Copy the records that follow exactly as written, but not their pictures.
-- Records shown follows --
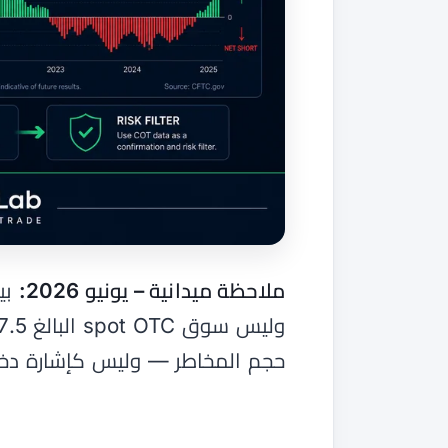
ملاحظة ميدانية – يونيو 2026:
بيا
حجم المخاطر — وليس كإشارة دخ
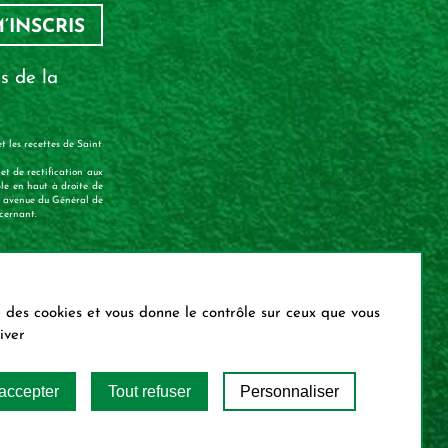
M’INSCRIS
s de la
t les recettes de Saint
et de rectification aux
le en haut à droite de
74 avenue du Général de
cernant.
X
Masque
se des cookies et vous donne le contrôle sur ceux que vous
iver
 accepter
Tout refuser
Personnaliser
ELS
-- Records shown concluded --
— Completed exercise —
ملاحظة ميدانية – يونيو 2026:
بيا
حجم المخاطر — وليس كإشارة دخ
M’INSCRIS
s de la
t les recettes de Saint
et de rectification aux
le en haut à droite de
74 avenue du Général de
cernant.
X
Masque
se des cookies et vous donne le contrôle sur ceux que vous
iver
 accepter
Tout refuser
Personnaliser
ELS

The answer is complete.